Cycle of domestic violence affects millions of young women, men

USA TODAY

Published 6:03 PM EDT Oct 8, 2018

One in three teenagers say they know someone their age who has been hit, punched, choked or otherwise physically hurt by their partner. The Centers for Disease Control and Prevention says one in three young women will be abused before they reach 25 years old.

Such statistics prompted the domestic violence prevention group Saving Promise to launch a campaign Monday to raise awareness of the effects of the abuse, especially on people in their preteens to their 20s.  

The campaign, Don’t Just Give A Damn, urges people to formally pledge to do something about domestic violence and to donate to research and education. Saving Promise is working with the Harvard school of public health, which has a "Learning Lab" on domestic violence.

Saving Promise was founded by L.Y. Marlow, author of the best-selling book Color Me Butterfly.

“It’s time for all of us to take action to prevent domestic violence – one of the most serious public health issues wreaking havoc on our children, our families, our communities, our health and our economy,” she said. 

Cycle of domestic violence affects millions of young women, men

Marlow says she founded Saving Promise in 2007 after an infant granddaughter became the fifth generation of women in her family to experience domestic violence. The girl, now 11, narrates a new video that highlights the impact of intergenerational abuse. 

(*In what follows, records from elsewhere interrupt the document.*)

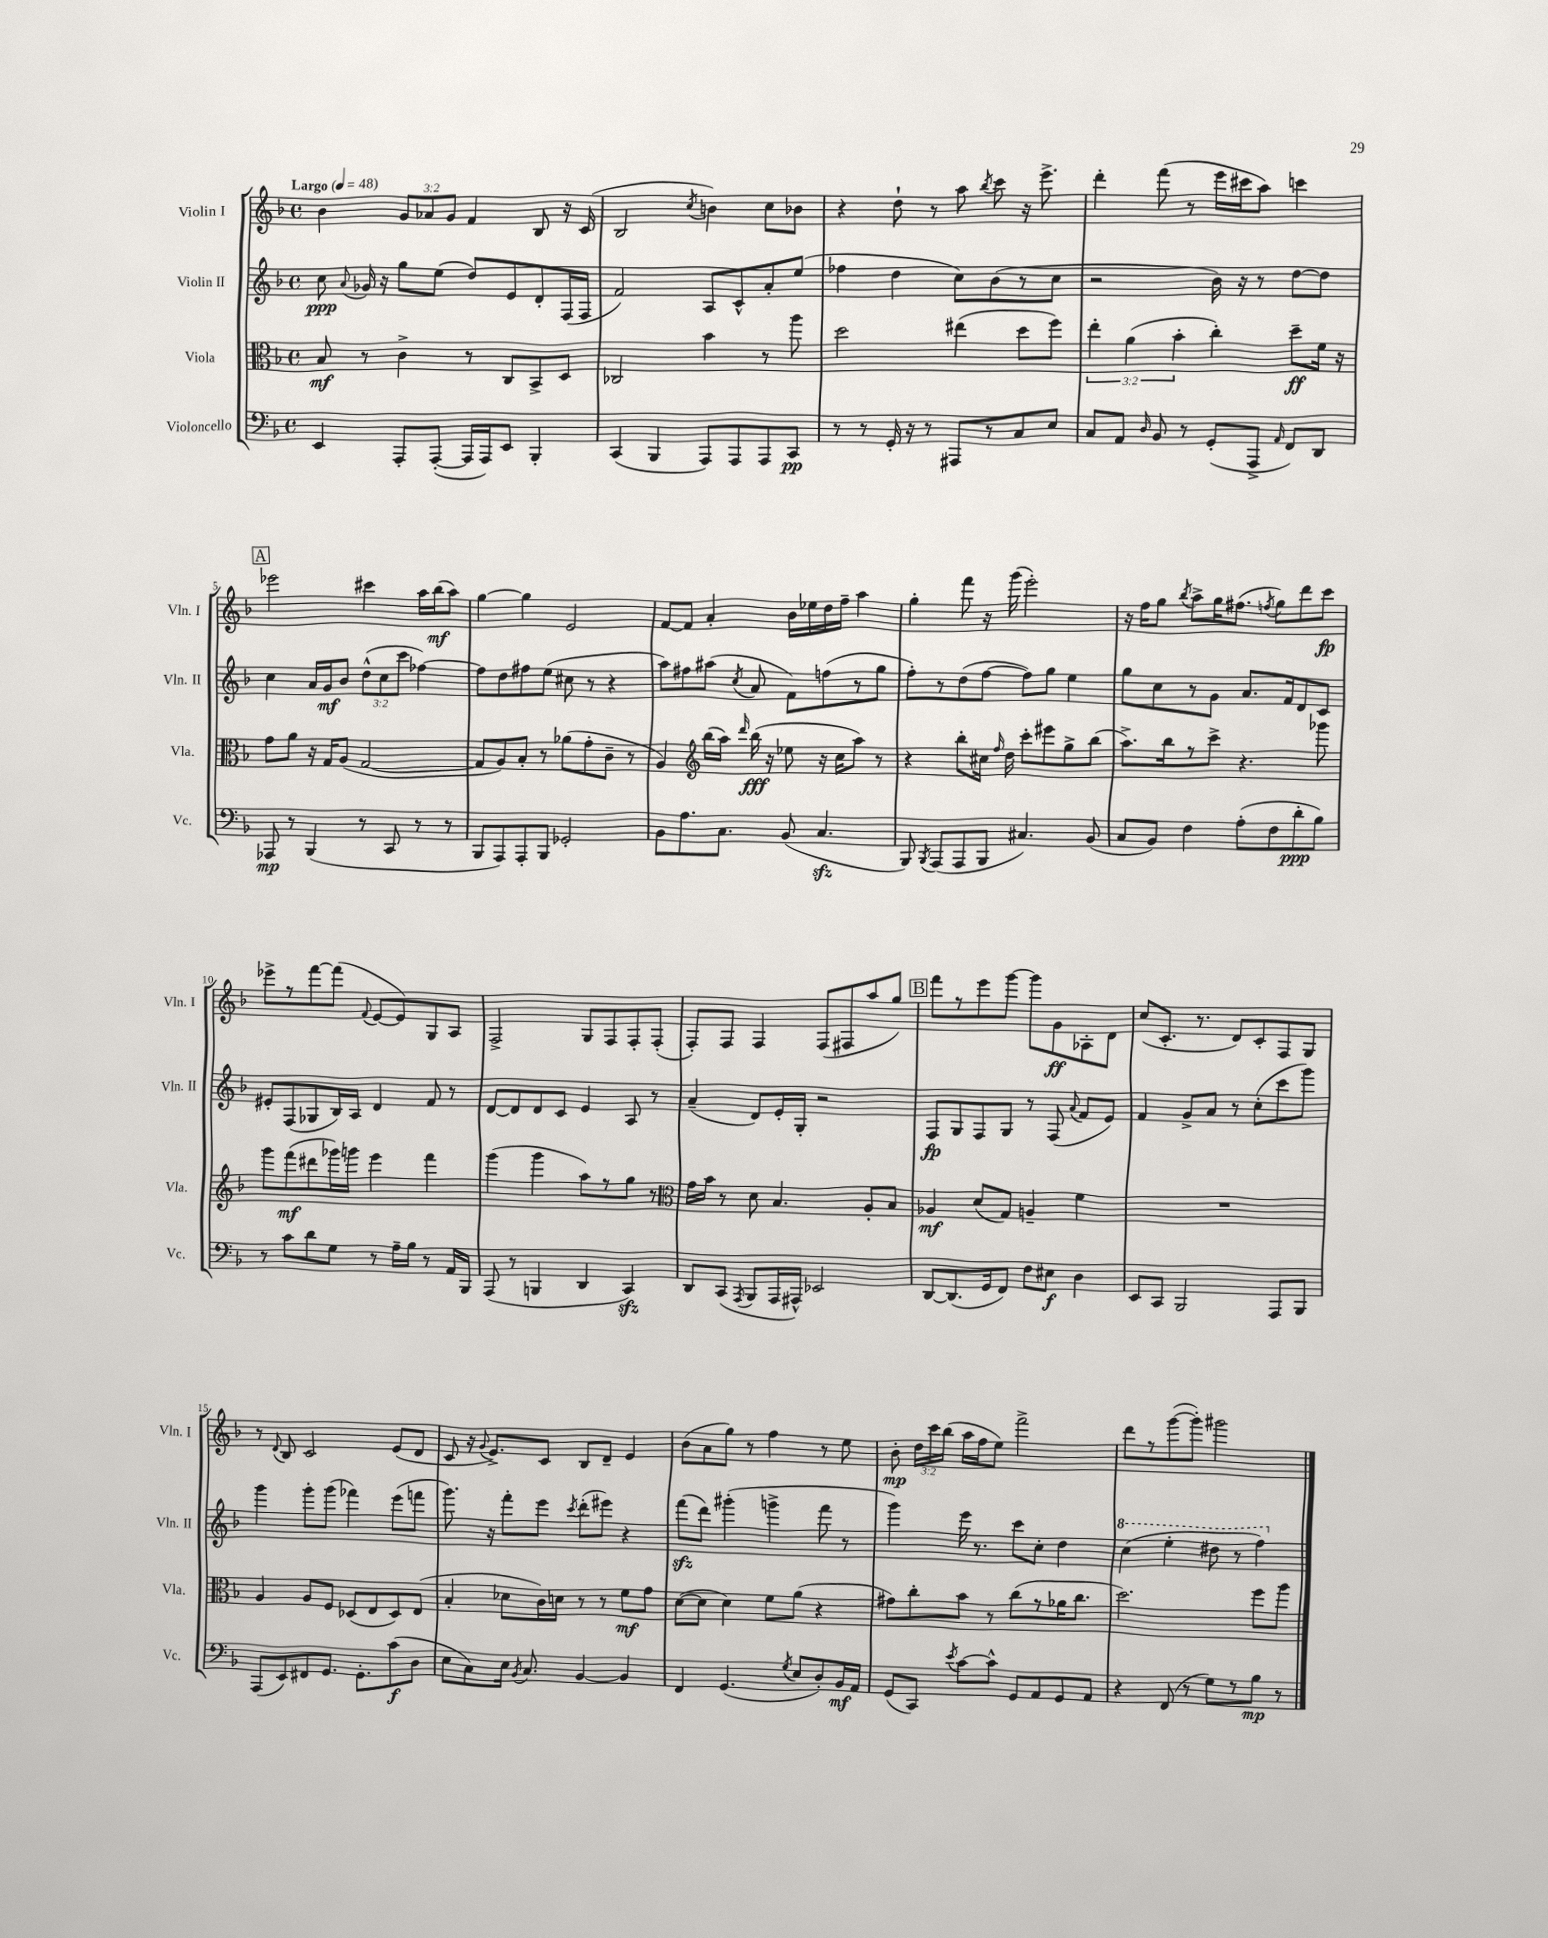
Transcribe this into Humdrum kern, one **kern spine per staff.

**kern	**kern	**kern	**kern
*staff4	*staff3	*staff2	*staff1
*clefF4	*clefC3	*clefG2	*clefG2
*k[b-]	*k[b-]	*k[b-]	*k[b-]
*M4/4	*M4/4	*M4/4	*M4/4
*met(c)	*met(c)	*met(c)	*met(c)
*MM48	*MM48	*MM48	*MM48
4EE	8B-	8cc	4b-
.	.	8qqa	.
.	8r	16g-	.
.	.	16r	.
8AAA'	4c^	8gg	12g
.	.	.	12a-
([8AAA'	.	(8ee	.
.	.	.	12g
16AAA]	8r	8dd)	4f
16AAA)	.	.	.
8EE	8C	8e	.
4BBB-'	8BB-^	8d'	8B-
.	8D	(16F	16r
.	.	16F	(16c
=	=	=	=
(4CC	2C-	2f)	2B-
4BBB-	.	.	.
.	.	.	8qcc
8AAA)	4b-	8A	4b)
8AAA	.	8c^^	.
8AAA	8r	8a'	8cc
8CC	8aa	(8ee	8b-
=	=	=	=
8r	2dd	4ff-	4r
8r	.	.	.
16GG'	.	4dd	8dd`
16r	.	.	.
8r	.	.	8r
8AAA#	(4ee#	8cc)	8aa
.	.	.	8qbb-
8r	.	(8b-	8ccc
8C	8dd	8r	16r
.	.	.	8.eee^
8E	8ff)	8cc	.
=	=	=	=
8C	6ee'	2r	4ddd'
8AA	.	.	.
.	(6a	.	.
16qqD	.	.	.
8BB-	.	.	(8fff
.	6b-'	.	.
8r	.	.	8r
(8GG'	4cc')	16b-)	16eee
.	.	16r	16ccc#
8AAA^	.	8r	8aa)
16qqAA	.	.	.
8FF)	8dd~	[8dd	4ccc
8DD	16f	8dd]	.
.	16r	.	.
=	=	=	=
8AAA-	8g	4cc	2eee-
8r	8a	.	.
(4BBB-	16r	16a	.
.	16G	16g	.
.	(8A	8b-	.
8r	[2G	(12dd^^	4ccc#
.	.	12cc	.
8CC	.	.	.
.	.	12ccc	.
8r	.	[4ff-)	16aa
.	.	.	(16bb-
8r	.	.	8aa)
=	=	=	=
8BBB-	8G]	8ff-]	[4gg
8AAA)	8A)	8dd	.
8AAA'	8B-'	8ff#	4gg]
8BBB-	8r	(8ee	.
2GG-'	(8a-	8cc#	2e
.	8g'	8r	.
.	8c~	4r	.
.	8r	.	.
=	=	=	=
8BB-	4A)	8aa)	[8f
8.A	.	8ff#	8f]
*	*clefG2	*	*
.	(16bb-	(8aa#	4a'
8.C	16aa)	.	.
.	16qqddd	8qcc	.
.	(16bb-	8a	.
.	16r	.	.
(8BB-	8ee-	8f)	16b-
.	.	.	16ee-
4.C	16r	(8ff	16dd
.	16cc	.	16ff~
.	8aa)	8r	4aa
.	8r	8gg	.
=	=	=	=
8BBB-)	4r	8ff')	4gg'
8qBBB-	.	.	.
(8AAA	.	8r	.
8AAA	8bb-'	(8dd	8fff
8BBB-	16cc#	[8ff	16r
.	16qqff	.	.
.	16dd	.	(16ggg
4.C#)	8ccc'	8ff])	2eee')
.	8eee#	8gg	.
.	8gg^	4ee	.
(8BB-	(8bb-	.	.
=	=	=	=
8C	8.aa^)	8gg	16r
.	.	.	16ff
8BB-)	.	8cc	8gg
.	16bb-	.	.
.	.	.	8qbb-
4F	8r	8r	8aa^
.	8ccc^	8g	16gg
.	.	.	(8.ff#
(8A'	4.r	8.a	.
.	.	.	8qff
8F	.	.	8gg)
.	.	16f	.
8d'	.	8d	8ddd
8B-)	8ggg-	8c	8ccc
=	=	=	=
8r	8ggg	8e#'	8eee-^
8c	(8fff	(8F	8r
8d	8ddd#	8G-	[8fff
8G	16ggg-)	16B-)	(8fff]
.	16ggg	16A	.
.	.	.	8qqf
8r	4eee	4d	[8e
16A~	.	.	8e])
16B-	.	.	.
8r	4fff	8f	8G
16AA	.	8r	8A
16BBB-	.	.	.
=	=	=	=
(8AAA	(4ggg	[8d	2F^
8r	.	8d]	.
4BBB	4ggg	8d	.
.	.	8c	.
4DD	8aa)	4e	8G
.	8r	.	8F
4CC)	8gg	8A	8F'
.	8r	8r	(8F'
=	=	=	=
*	*clefC3	*	*
8DD	16g	(4a~	8F')
.	16b-	.	.
(8CC	8r	.	8F
8qAAA	.	.	.
8BBB-	8d	8d)	4F
16AAA	4.B-	16e'	.
16AAA#^^)	.	16G'	.
2EE-	.	2r	(8F
.	.	.	8F#
.	8A'	.	8aa
.	8B-	.	8gg)
=	=	=	=
[8DD	4A-	8F	8fff
(8.DD]	.	8G	8r
.	(8d	8F	8eee
16GG	.	.	.
8FF)	8G)	8G	[8ggg
8F	4A~	8r	8ggg]
8E#	.	(8F	8g
.	.	8qqa	.
4D	4f	8f	8A-'
.	.	8e)	8d
=	=	=	=
8EE	1r	4f	(8cc
8CC	.	.	8.c'
2BBB-	.	8g^	.
.	.	.	8.r
.	.	8a	.
.	.	8r	8d)
.	.	(8cc'	8c'
8AAA	.	8ccc	8F
8BBB-	.	8ggg)	8G
=	=	=	=
(8AAA	4A	4ggg	8r
.	.	.	8qqd
8EE)	.	.	8B-
8FF#	8A	8ggg'	2c
8.GG	8F	(8ggg	.
.	(8D-	4fff-)	.
8.GG'	.	.	.
.	8E	.	.
(8c	8D-)	(8eee	(8e
8D	(8E	8fff	8d
=	=	=	=
8E	4B-'	8.ggg)	8c
8C)	.	.	16r
.	.	.	8qqg
.	.	16r	8.e^)
16E	8d-	8fff'	.
8qBB-	.	.	.
8.C	.	.	.
.	16c)	8eee	8c
.	16d	.	.
.	.	8qccc	.
[4BB-	8r	(8ddd'	8B-
.	8r	8eee#)	8d~
4BB-]	8f	4r	4e
.	8g	.	.
=	=	=	=
4FF	([8d	(8fff	(8b-
.	8d]	8ddd)	8a
(4.GG	4d)	(4ggg#'	8gg)
.	.	.	8r
.	8f	4ggg^	4ff
8qG	.	.	.
8E	(8a	.	.
8D')	4r	8fff	8r
16BB-	.	8r	8ee
16AA	.	.	.
=	=	=	=
(8GG	8g#)	4ggg)	8b-'
8CC)	8cc'	.	24dd
.	.	.	24ccc
.	.	.	(24bb-
8qe	.	.	.
[8c	8b-	16eee	16aa
.	.	8.r	16ff
8c^^]	8r	.	8ee)
8GG	(8cc	8ccc	2fff^
8AA	8r	8cc'	.
8GG	16a-	4dd	.
.	8.cc	.	.
8AA	.	.	.
=	=	=	=
4r	2.dd)	(4ccc	8ddd
.	.	.	8r
(8FF	.	4eee'	([8ggg
8r	.	.	8ggg'])
8G)	.	8ddd#	2ggg#
8r	.	8r	.
8B-	8ff	4fff)	.
8r	8aa	.	.
==	==	==	==
*-	*-	*-	*-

Marlow bemoans what she calls a "code of silence" in many communities around domestic violence. There was both abuse and a refusal to talk about it in her low-income African-American family, she says, but also in Susan Carrington's wealthy white family. 

Carrington, of Derwood, Maryland, says she suffered physical abuse for four years before she called police or told family or friends.

"People just don't comprehend domestic violence," she says. "Just tell somebody you trust and don't be embarrassed or ashamed as it can happen to anyone. It doesn’t discriminate."